The long-simmering rift between the Aam Aadmi Party brass and its former star architect has finally exploded, with the party stripping his parliamentary speaking rights and accusing him of chasing "soft PR" over national crises.
Brajesh Mishra
The simmering internal rift between Raghav Chadha and the Aam Aadmi Party (AAP) has officially exploded into the public eye, signaling a dramatic fracturing within Arvind Kejriwal's inner circle.
Just days ago, in early April 2026, Chadha launched a scathing, deeply personal attack on his own party leadership after being unceremoniously stripped of his position as AAP's Deputy Leader in the Rajya Sabha and completely losing his parliamentary speaking privileges. What began as a silent sidelining has now devolved into open, highly publicized political warfare.
The crisis reached its boiling point on Thursday, April 2, 2026, when the AAP formally wrote to the Rajya Sabha Secretariat. The party announced that Punjab MP Ashok Mittal—the founder of Lovely Professional University—would immediately replace Raghav Chadha as the party's Deputy Leader in the Upper House.
However, the demotion was just the beginning. In a highly unusual move, the AAP explicitly requested that the Rajya Sabha Secretariat no longer allot any speaking time to Chadha from the party's official quota. This effectively placed a gag order on the 37-year-old leader, silencing him on the Parliament floor.
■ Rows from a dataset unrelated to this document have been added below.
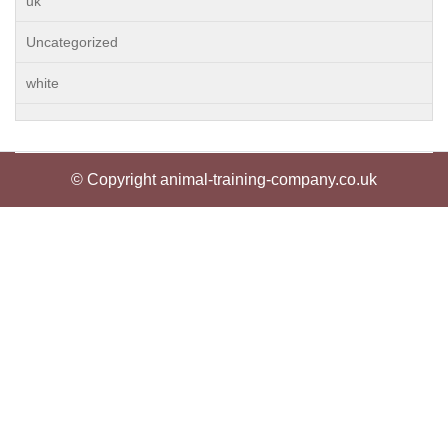
uk
Uncategorized
white
© Copyright animal-training-company.co.uk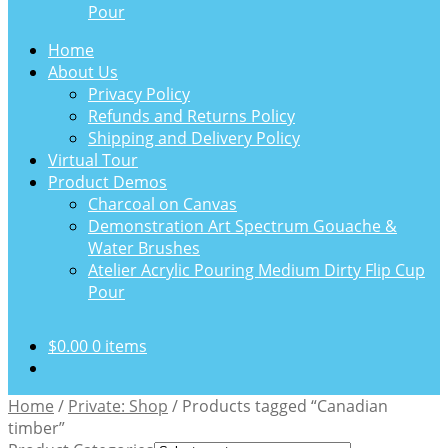
Pour
Home
About Us
Privacy Policy
Refunds and Returns Policy
Shipping and Delivery Policy
Virtual Tour
Product Demos
Charcoal on Canvas
Demonstration Art Spectrum Gouache &
Water Brushes
Atelier Acrylic Pouring Medium Dirty Flip Cup
Pour
$
0.00
0 items
Home
/
Private: Shop
/
Products tagged “Canadian
timber”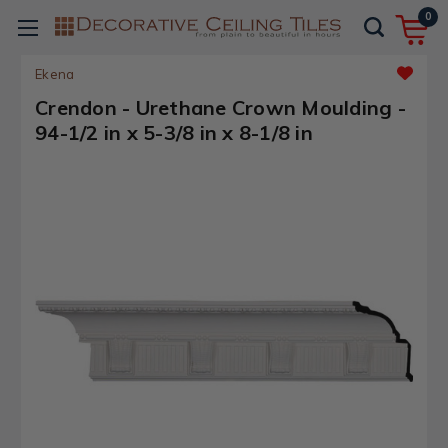
0
Ekena
Crendon - Urethane Crown Moulding -
94-1/2 in x 5-3/8 in x 8-1/8 in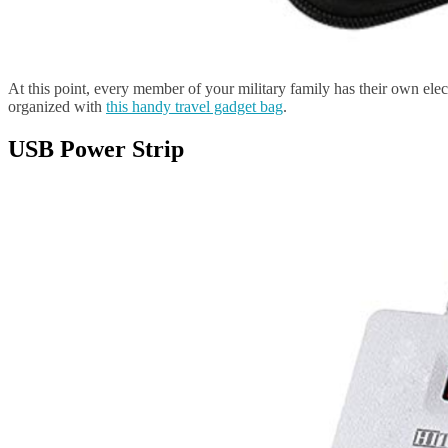
At this point, every member of your military family has their own ele
organized with
this handy travel gadget bag
.
USB Power Strip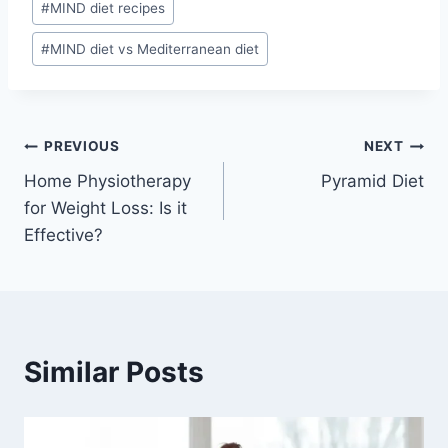
#
MIND diet recipes
#
MIND diet vs Mediterranean diet
Post
PREVIOUS
NEXT
Home Physiotherapy
Pyramid Diet
navigation
for Weight Loss: Is it
Effective?
Similar Posts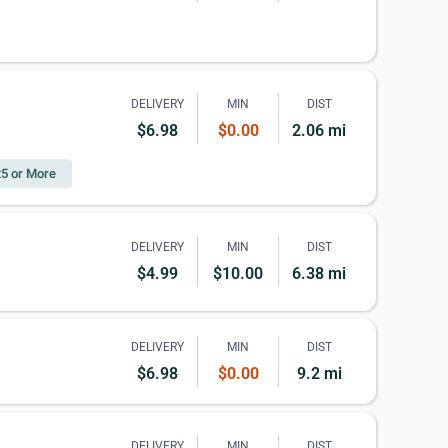
DELIVERY
MIN
DIST
$6.98
$0.00
2.06 mi
25 or More
DELIVERY
MIN
DIST
$4.99
$10.00
6.38 mi
DELIVERY
MIN
DIST
$6.98
$0.00
9.2 mi
DELIVERY
MIN
DIST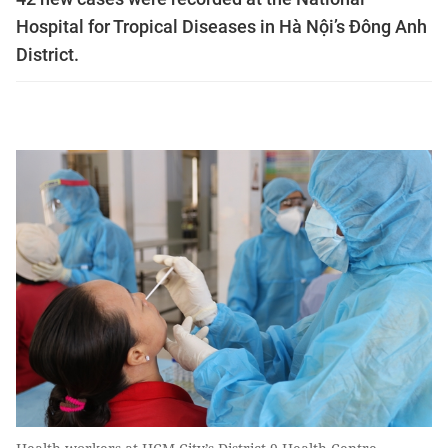
Hospital for Tropical Diseases in Hà Nội’s Đông Anh
District.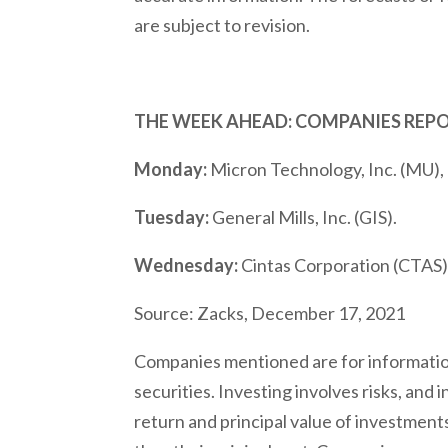
are subject to revision.
THE WEEK AHEAD: COMPANIES REP
Monday:
Micron Technology, Inc. (MU), 
Tuesday:
General Mills, Inc. (GIS).
Wednesday:
Cintas Corporation (CTAS),
Source: Zacks, December 17, 2021
Companies mentioned are for informationa
securities. Investing involves risks, and
return and principal value of investment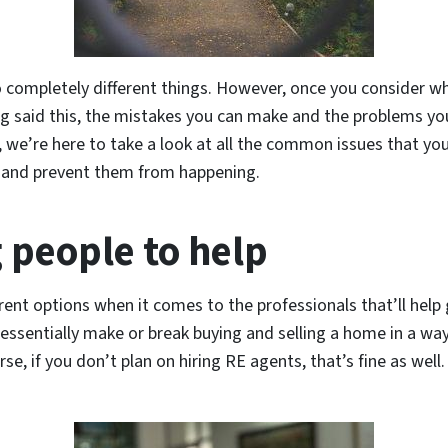
 completely different things. However, once you consider wha
ving said this, the mistakes you can make and the problems yo
y, we’re here to take a look at all the common issues that yo
ct and prevent them from happening.
 people to help
ent options when it comes to the professionals that’ll help 
 essentially make or break buying and selling a home in a way.
e, if you don’t plan on hiring RE agents, that’s fine as well.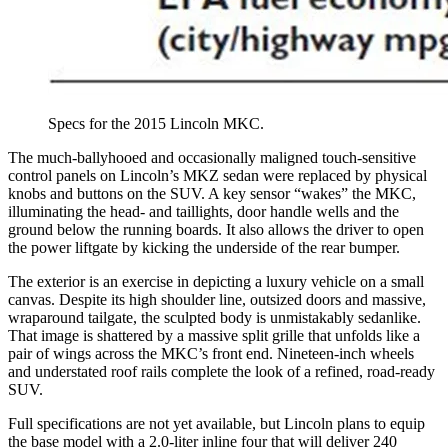
Specs for the 2015 Lincoln MKC.
The much-ballyhooed and occasionally maligned touch-sensitive
control panels on Lincoln’s MKZ sedan were replaced by physical
knobs and buttons on the SUV. A key sensor “wakes” the MKC,
illuminating the head- and taillights, door handle wells and the
ground below the running boards. It also allows the driver to open
the power liftgate by kicking the underside of the rear bumper.
The exterior is an exercise in depicting a luxury vehicle on a small
canvas. Despite its high shoulder line, outsized doors and massive,
wraparound tailgate, the sculpted body is unmistakably sedanlike.
That image is shattered by a massive split grille that unfolds like a
pair of wings across the MKC’s front end. Nineteen-inch wheels
and understated roof rails complete the look of a refined, road-ready
SUV.
Full specifications are not yet available, but Lincoln plans to equip
the base model with a 2.0-liter inline four that will deliver 240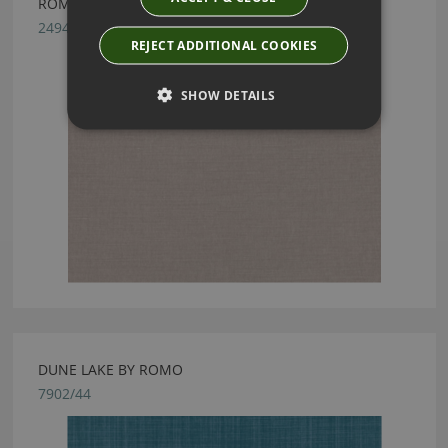
ROMO LINARA VOLE
2494/265
REJECT ADDITIONAL COOKIES
SHOW DETAILS
DUNE LAKE BY ROMO
7902/44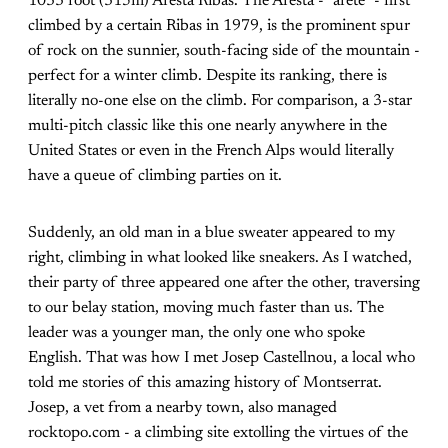
1033 foot (315m) Aresta Ribas. The Aresta - "arete" - first
climbed by a certain Ribas in 1979, is the prominent spur
of rock on the sunnier, south-facing side of the mountain -
perfect for a winter climb. Despite its ranking, there is
literally no-one else on the climb. For comparison, a 3-star
multi-pitch classic like this one nearly anywhere in the
United States or even in the French Alps would literally
have a queue of climbing parties on it.
Suddenly, an old man in a blue sweater appeared to my
right, climbing in what looked like sneakers. As I watched,
their party of three appeared one after the other, traversing
to our belay station, moving much faster than us. The
leader was a younger man, the only one who spoke
English. That was how I met Josep Castellnou, a local who
told me stories of this amazing history of Montserrat.
Josep, a vet from a nearby town, also managed
rocktopo.com - a climbing site extolling the virtues of the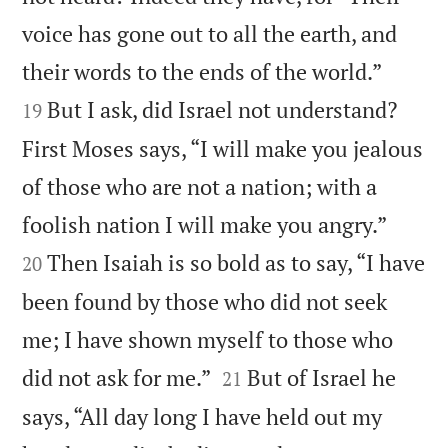
voice has gone out to all the earth, and


their words to the ends of the world.”
But I ask, did Israel not understand?
19
First Moses says, “I will make you jealous
of those who are not a nation; with a


foolish nation I will make you angry.”
Then Isaiah is so bold as to say, “I have
20
been found by those who did not seek
me; I have shown myself to those who


did not ask for me.”
But of Israel he
21
says, “All day long I have held out my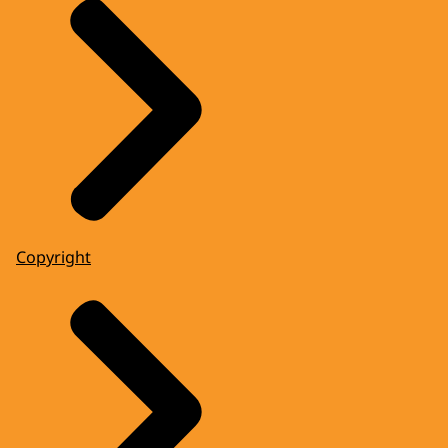
Copyright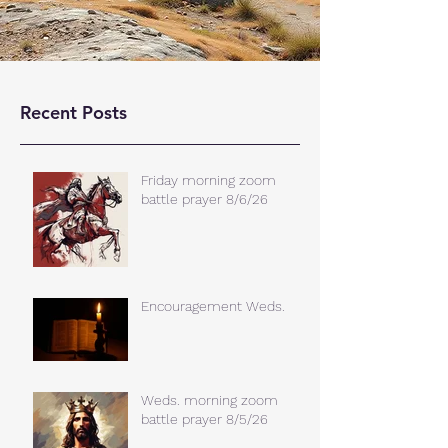
Recent Posts
Friday morning zoom
battle prayer 8/6/26
Encouragement Weds.
Weds. morning zoom
battle prayer 8/5/26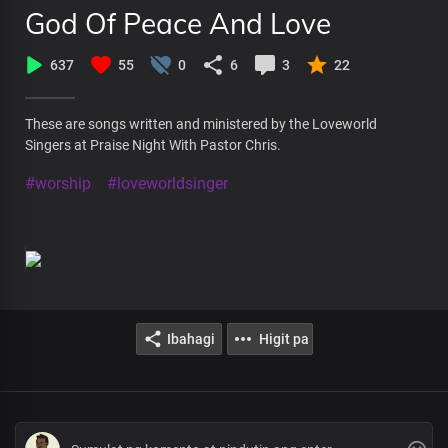
God Of Peace And Love
637
55
0
6
3
22
These are songs written and ministered by the Loveworld
Singers at Praise Night With Pastor Chris.
#worship
#loveworldsinger
Ibahagi
Higit pa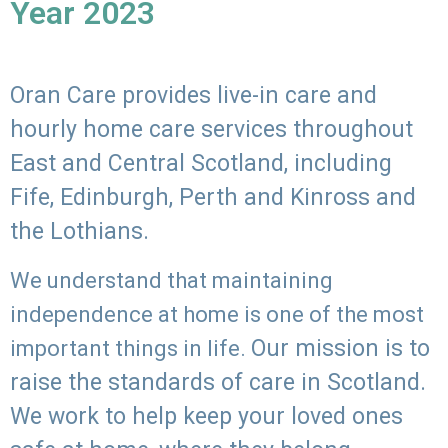
Year 2023
Oran Care provides live-in care and
hourly home care services throughout
East and Central Scotland, including
Fife, Edinburgh, Perth and Kinross and
the Lothians.
We understand that maintaining
independence at home is one of the most
Our mission is to
important things in life.
raise the standards of care in Scotland.
We work to help keep your loved ones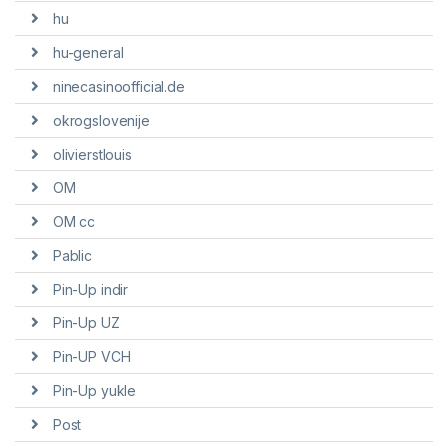
hu
hu-general
ninecasinoofficial.de
okrogslovenije
olivierstlouis
OM
OM cc
Pablic
Pin-Up indir
Pin-Up UZ
Pin-UP VCH
Pin-Up yukle
Post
The following day, Chadha broke his prolonged silence by posting a defiant, emotionally charged video message on X (formerly Twitter).
Highlighting his recent parliamentary track record, Chadha sharply criticized the AAP leadership for taking away his right to speak. He argued that he strictly used his allotted time to raise everyday, public-centric issues that are often ignored by mainstream politicians—such as exorbitant airport food prices, crushing middle-class tax burdens, telecom data rollover policies, and the rights of Zomato and Blinkit gig workers.
Openly questioning the motives of the party brass, Chadha asked: "Is raising public issues a crime? Have I committed a crime? What harm did that cause the Aam Aadmi Party? Why would anyone want to silence my voice?"
He concluded his address with a clear, poetic warning aimed directly at the top leadership: "Do not mistake my silence for defeat; I am a river that turns into a flood when the time comes."
The AAP leadership did not hold back in their retaliation. Senior AAP leader Saurabh Bharadwaj swiftly released a counter-video, accusing Chadha of prioritizing his personal branding over the party's immediate political survival.
Bharadwaj argued that because a relatively small party like AAP is granted very limited speaking time in Parliament, that precious time must be utilized strategically to highlight severe national crises. He pointed specifically to issues like the alleged mass deletion of genuine voters in the ongoing 2026 West Bengal assembly elections, arguing that Chadha was intentionally wasting the party's quota on "trivial matters like samosas" simply to generate viral "soft PR" clips for his own social media platforms.
While the Rajya Sabha gag order happened suddenly, the "Missed Angle" is that Chadha’s exit from Arvind Kejriwal's inner circle has been a slow-motion collapse years in the making. Several critical factors contributed to this breaking point:
The final nail in the coffin arrived just weeks ago when he was completely dropped from the AAP's list of "star campaigners" for the crucial 2026 assembly elections in Assam, West Bengal, Kerala, and Tamil Nadu.
Political analysts note that this public clash marks a point of absolute no return. Chadha now joins a growing list of early, high-profile AAP architects who started out as Kejriwal's closest confidantes but eventually found themselves entirely alienated from the party brass.